Quite frankly the fact you ask this question makes me think you are one of two things, 1) a person who has never had children or 2) very foolish.

I know of no adult who does not do things they keep concealed from their children, not because they believe what they are doing to be wrong, but because they are ADULT and as adult activities are not meant for children's consumption. It does not mean that they believe what they are doing is wrong or immoral, but that it is not appropriate for children. My wife and I don't bare our sex life to our children, nor would we, and I would not expect most others to. I don't tell my children about the times I have gotten toasted on rare occassions either.

■ Given records:
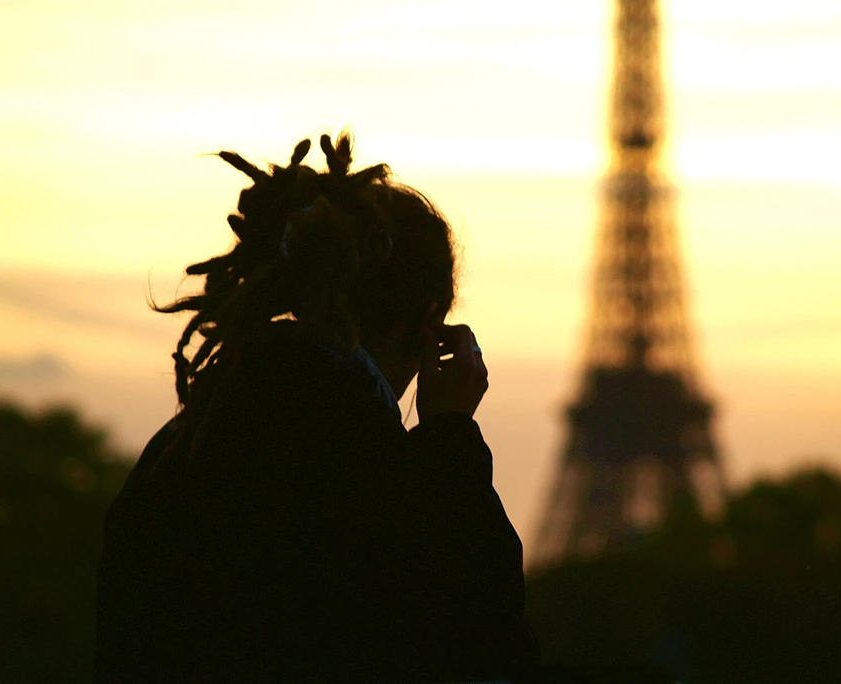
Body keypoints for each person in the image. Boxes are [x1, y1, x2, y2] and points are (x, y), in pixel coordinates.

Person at [94, 133, 539, 683]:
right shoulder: (367, 460)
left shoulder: (186, 438)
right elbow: (486, 640)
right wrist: (450, 434)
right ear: (428, 327)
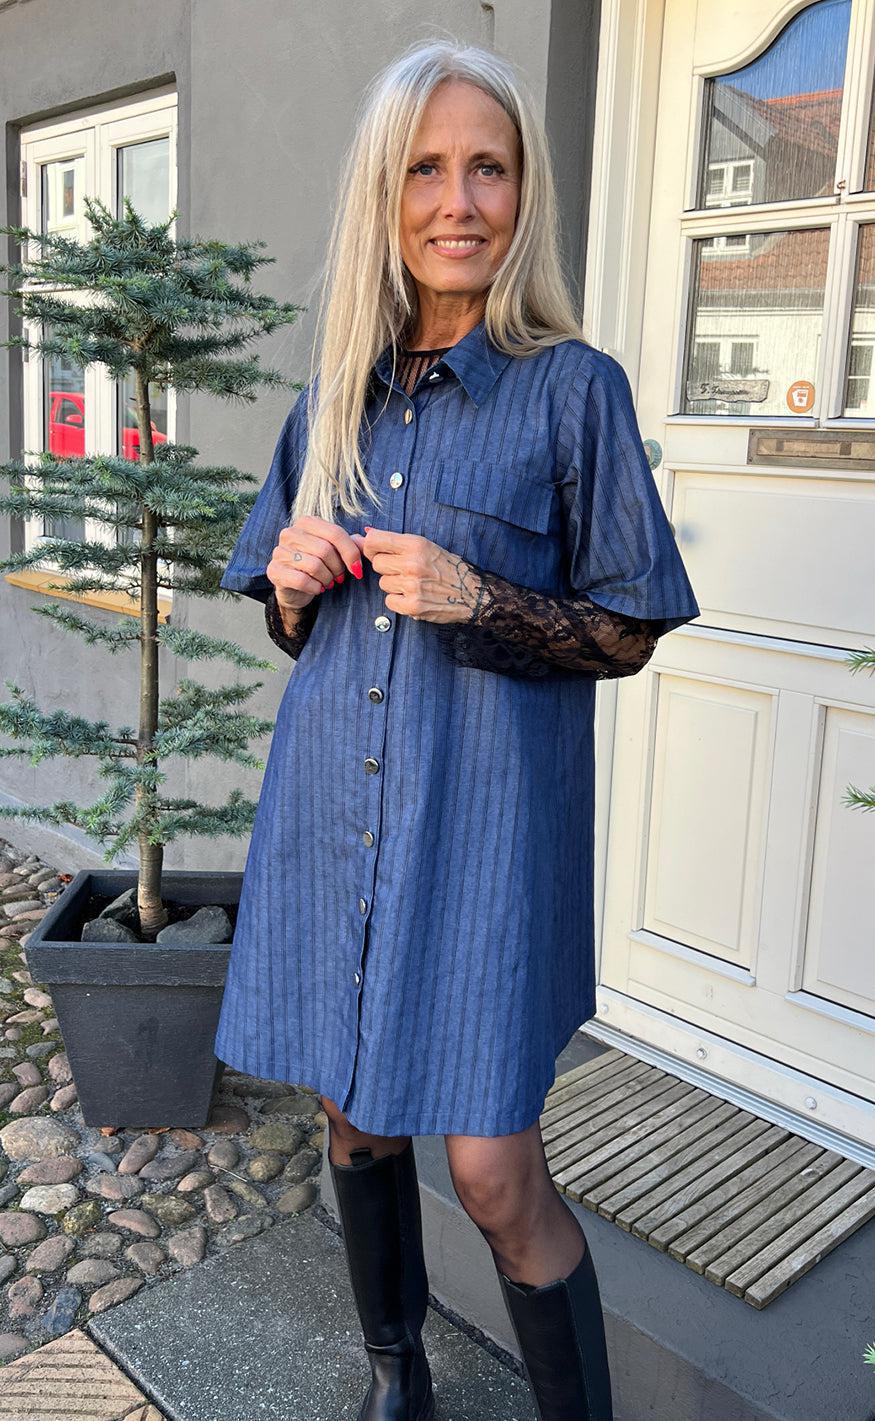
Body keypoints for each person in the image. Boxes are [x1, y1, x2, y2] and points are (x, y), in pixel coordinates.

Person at [216, 37, 700, 1421]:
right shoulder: (332, 400)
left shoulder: (574, 391)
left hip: (484, 835)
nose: (458, 201)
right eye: (426, 169)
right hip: (337, 814)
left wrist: (479, 596)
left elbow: (629, 627)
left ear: (524, 191)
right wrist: (293, 587)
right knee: (355, 1113)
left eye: (488, 168)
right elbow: (295, 629)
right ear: (386, 191)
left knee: (492, 1170)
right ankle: (398, 1380)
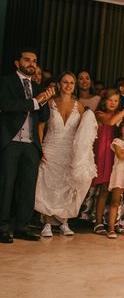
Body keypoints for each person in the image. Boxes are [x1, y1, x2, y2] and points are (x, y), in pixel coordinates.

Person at [0, 49, 55, 243]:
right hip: (11, 141)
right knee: (6, 186)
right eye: (27, 60)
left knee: (27, 187)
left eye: (34, 61)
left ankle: (22, 227)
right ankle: (2, 228)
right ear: (17, 63)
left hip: (31, 144)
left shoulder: (38, 87)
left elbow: (44, 117)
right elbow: (7, 106)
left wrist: (45, 101)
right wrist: (34, 102)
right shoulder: (6, 82)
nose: (31, 63)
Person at [35, 72, 96, 237]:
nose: (68, 85)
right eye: (65, 82)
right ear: (59, 84)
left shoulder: (80, 106)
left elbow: (84, 131)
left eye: (71, 83)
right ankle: (46, 223)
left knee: (67, 186)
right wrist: (40, 148)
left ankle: (64, 222)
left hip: (69, 150)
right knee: (46, 185)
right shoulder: (50, 103)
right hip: (51, 148)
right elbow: (40, 126)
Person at [92, 89, 124, 234]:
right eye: (110, 100)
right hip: (104, 153)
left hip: (116, 154)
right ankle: (97, 222)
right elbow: (110, 122)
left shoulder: (120, 116)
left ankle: (114, 222)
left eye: (116, 101)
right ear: (104, 101)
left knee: (117, 190)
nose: (113, 103)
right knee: (103, 189)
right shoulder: (100, 114)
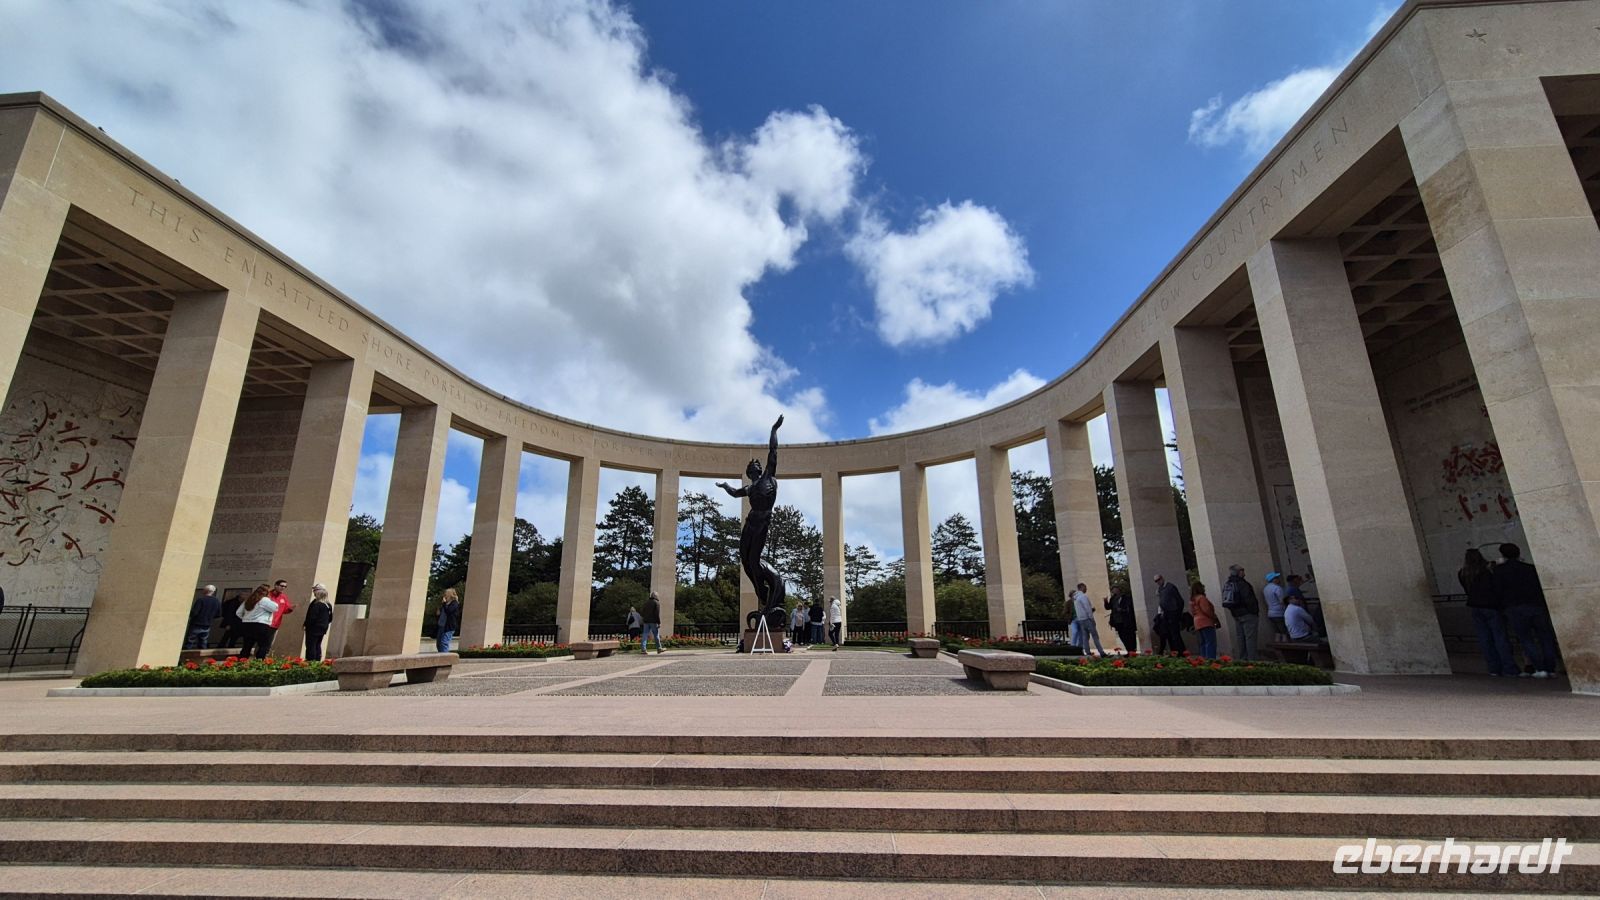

■ Brief A:
Answer these questions about the passage on keeping adult matters from children:
(i) What two possibilities does the writer suggest about the person asking the question?
(ii) What does the writer say that the writer and the writer's wife do not bare to their children?
(iii) What reason does the passage give for adults keeping certain activities concealed from their children?
■ Brief B:
Carry on the passage on keeping adult matters from children from its last sentence.
The lines play no part in this.

■ Task result A:
(i) The person is either someone who has never had children or someone very foolish.
(ii) Their sex life.
(iii) The activities are adult activities and are not meant for children's consumption. It is not because the adults believe the activities are wrong.

■ Task result B:
You believe that an adult lives should be open books for children? If you believe this and raise your kids this way I would be tempted to classify yourself as a bad parent. Adults engage in adult activities, adult activities are just that ADULT in nature, they are not for children's consumption. My job as a parent, (hell anyones job as a parent) is to raise their children up to be productive and proper adult human beings. To achieve that goal we protect and educate them on the world as they are able to accept it. You think that these parents are bad parents because they engage in an adult activity they would not openly discuss with a 7,5 and 2 year old (if I remember the kids ages correctly)? Personally I would question any parents who discussed intimate sexual details of their lives with children of this age, regardless of how wild or mild that sex life may be.

Do you discuss your intimate sex life with your children? I doubt you do, so why would you expect others to do so?